- Location: Balmain Crescent, Australian National University, Canberra 0200, Australia
- Coordinates: 35°17′02″S 149°07′05″E﻿ / ﻿35.284°S 149.118°E
- Established: 1954
- Status: Self-catered, co-educational
- Master: Peter Kanowski
- Postgraduates: 60
- Website: unihouse.anu.edu.au

= University House, Australian National University =

Oldest residential college at ANU

University House at the Australian National University (ANU) is the oldest residential college in ANU. It opened in 1954 for the faculty, staff, and postgraduate students of ANU.

University House is also listed as a heritage site by ANU, the Royal Australian Institute of Architects and the Government of Australia and is a nominee for heritage listing by the National Trust of Australia. University House hosts various functions, a faculty club, and serves as a hotel and residence for postgraduate students.

On Monday 20 January 2020, Canberra experienced a destructive hailstorm which resulted in extensive building damage at the ANU Acton campus, with most buildings impacted, including University House. The subsequent, and otherwise welcome, rain of 9-10 February caused substantial further water ingress.
• • • • •
#### WORK TO COMPLETE
**1.** Echo the passage from the University House text between "University House is" and "for postgraduate students.", inclusive.
**2.** Give what follows in the University House text, starting right after its last sentence.

#### PROVIDED RECORDS
• • • • •
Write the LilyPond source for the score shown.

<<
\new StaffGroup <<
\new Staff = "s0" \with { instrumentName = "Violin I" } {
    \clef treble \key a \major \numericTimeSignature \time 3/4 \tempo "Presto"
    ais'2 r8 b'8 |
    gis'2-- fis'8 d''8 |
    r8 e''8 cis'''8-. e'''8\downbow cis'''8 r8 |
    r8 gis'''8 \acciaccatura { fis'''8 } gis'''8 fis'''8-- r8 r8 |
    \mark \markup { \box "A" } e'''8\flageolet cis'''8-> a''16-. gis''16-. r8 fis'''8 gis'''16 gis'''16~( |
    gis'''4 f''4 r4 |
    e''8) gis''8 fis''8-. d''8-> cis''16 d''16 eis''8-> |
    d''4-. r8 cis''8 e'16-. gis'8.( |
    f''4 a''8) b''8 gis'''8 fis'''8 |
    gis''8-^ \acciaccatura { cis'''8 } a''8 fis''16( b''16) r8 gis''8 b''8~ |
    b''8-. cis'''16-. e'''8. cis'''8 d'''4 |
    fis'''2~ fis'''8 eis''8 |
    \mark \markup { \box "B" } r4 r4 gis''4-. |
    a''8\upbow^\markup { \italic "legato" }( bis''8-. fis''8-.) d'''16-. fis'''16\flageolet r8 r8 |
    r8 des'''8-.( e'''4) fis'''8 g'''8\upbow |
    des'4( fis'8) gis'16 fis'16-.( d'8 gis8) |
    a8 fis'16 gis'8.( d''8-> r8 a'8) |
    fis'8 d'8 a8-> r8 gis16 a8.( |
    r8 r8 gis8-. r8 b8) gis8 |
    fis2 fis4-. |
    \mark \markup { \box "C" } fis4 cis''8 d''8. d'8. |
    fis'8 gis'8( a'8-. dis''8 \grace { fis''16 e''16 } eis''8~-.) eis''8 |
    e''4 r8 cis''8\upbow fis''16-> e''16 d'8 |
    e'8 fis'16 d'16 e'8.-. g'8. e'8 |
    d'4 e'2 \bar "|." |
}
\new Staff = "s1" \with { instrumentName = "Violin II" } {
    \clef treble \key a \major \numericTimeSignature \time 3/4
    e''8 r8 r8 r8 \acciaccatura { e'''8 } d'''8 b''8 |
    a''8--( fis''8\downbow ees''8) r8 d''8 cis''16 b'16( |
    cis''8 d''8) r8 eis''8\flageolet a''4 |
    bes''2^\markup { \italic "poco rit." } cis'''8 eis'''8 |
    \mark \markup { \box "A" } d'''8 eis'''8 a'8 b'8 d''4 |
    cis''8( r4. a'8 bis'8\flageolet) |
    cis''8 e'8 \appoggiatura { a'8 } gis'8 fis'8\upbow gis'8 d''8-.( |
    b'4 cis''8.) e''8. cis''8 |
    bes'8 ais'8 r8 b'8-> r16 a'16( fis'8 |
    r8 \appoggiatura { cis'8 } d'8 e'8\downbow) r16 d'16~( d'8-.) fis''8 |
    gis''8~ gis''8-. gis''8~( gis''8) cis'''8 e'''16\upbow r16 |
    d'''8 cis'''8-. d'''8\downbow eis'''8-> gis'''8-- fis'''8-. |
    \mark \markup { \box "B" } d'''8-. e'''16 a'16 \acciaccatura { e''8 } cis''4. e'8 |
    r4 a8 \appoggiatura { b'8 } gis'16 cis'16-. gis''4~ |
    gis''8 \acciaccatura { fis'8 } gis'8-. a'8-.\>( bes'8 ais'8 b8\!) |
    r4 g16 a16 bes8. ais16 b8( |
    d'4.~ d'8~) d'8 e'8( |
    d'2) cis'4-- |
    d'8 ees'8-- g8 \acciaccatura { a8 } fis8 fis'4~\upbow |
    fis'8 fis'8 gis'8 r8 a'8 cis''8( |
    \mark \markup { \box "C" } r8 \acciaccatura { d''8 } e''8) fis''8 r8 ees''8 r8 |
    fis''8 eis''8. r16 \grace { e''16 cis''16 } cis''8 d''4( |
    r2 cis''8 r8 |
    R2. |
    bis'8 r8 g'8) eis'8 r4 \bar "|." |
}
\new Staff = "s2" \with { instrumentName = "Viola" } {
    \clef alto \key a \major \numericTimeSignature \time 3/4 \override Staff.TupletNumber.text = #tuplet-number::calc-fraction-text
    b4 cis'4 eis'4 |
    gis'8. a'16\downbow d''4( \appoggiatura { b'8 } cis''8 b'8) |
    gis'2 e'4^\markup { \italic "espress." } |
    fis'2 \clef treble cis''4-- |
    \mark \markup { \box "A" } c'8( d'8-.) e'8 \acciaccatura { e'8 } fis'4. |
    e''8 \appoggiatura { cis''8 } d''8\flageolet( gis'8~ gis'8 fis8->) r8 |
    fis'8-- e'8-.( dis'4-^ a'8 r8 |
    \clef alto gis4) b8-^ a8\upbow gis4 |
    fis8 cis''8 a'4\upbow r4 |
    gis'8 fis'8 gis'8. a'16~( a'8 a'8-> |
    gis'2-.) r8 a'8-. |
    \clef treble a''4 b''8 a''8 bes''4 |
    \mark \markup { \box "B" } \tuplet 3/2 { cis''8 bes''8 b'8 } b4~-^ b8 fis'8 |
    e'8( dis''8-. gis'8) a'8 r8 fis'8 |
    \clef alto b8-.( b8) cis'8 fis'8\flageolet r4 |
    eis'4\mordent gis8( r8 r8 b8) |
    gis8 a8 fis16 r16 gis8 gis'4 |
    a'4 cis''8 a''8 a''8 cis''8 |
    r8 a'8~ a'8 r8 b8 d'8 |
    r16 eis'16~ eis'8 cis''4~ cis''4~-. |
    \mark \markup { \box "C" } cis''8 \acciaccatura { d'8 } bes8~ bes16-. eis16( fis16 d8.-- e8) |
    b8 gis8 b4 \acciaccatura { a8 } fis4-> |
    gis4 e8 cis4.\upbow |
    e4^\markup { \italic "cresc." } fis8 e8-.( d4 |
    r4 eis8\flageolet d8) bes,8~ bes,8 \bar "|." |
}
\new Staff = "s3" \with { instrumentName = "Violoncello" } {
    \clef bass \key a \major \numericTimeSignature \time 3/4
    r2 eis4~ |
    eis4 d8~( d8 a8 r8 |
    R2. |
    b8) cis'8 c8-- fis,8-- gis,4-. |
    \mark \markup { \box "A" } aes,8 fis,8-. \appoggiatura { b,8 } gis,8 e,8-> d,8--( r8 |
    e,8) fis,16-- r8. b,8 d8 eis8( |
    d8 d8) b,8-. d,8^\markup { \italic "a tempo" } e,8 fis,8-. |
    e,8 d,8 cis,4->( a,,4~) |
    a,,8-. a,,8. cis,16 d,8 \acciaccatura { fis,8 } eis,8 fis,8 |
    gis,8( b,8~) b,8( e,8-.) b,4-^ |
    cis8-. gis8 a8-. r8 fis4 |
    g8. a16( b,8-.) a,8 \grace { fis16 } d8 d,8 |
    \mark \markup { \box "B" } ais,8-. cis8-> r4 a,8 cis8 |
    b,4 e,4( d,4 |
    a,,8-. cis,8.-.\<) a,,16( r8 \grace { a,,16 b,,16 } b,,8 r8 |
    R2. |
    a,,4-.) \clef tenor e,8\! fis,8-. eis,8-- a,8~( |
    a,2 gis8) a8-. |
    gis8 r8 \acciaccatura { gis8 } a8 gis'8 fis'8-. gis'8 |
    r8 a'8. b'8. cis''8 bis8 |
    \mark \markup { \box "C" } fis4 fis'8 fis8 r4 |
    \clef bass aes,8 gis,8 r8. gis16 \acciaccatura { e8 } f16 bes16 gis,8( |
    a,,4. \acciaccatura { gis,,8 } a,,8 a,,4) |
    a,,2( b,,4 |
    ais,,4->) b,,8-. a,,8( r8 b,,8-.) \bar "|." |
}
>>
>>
• • • • •
#### OUTPUTS BY TASK
**1.**
University House is also listed as a heritage site by ANU, the Royal Australian Institute of Architects and the Government of Australia and is a nominee for heritage listing by the National Trust of Australia. University House hosts various functions, a faculty club, and serves as a hotel and residence for postgraduate students.

**2.**
The storm and rain damaged the roof, electrical circuits, and disabled the fire system of University House. Many public rooms, hotel and student rooms, and some service areas also suffered hail or water damage. The scale of repairs, coordination with the refurbishments that were to begin in 2020, and the need for heritage and building code compliance, together mean an extended period of repair and refurbishment.

The University is fully committed to reopening University House, and extensive repairs are now underway. Reopening is scheduled for late 2025.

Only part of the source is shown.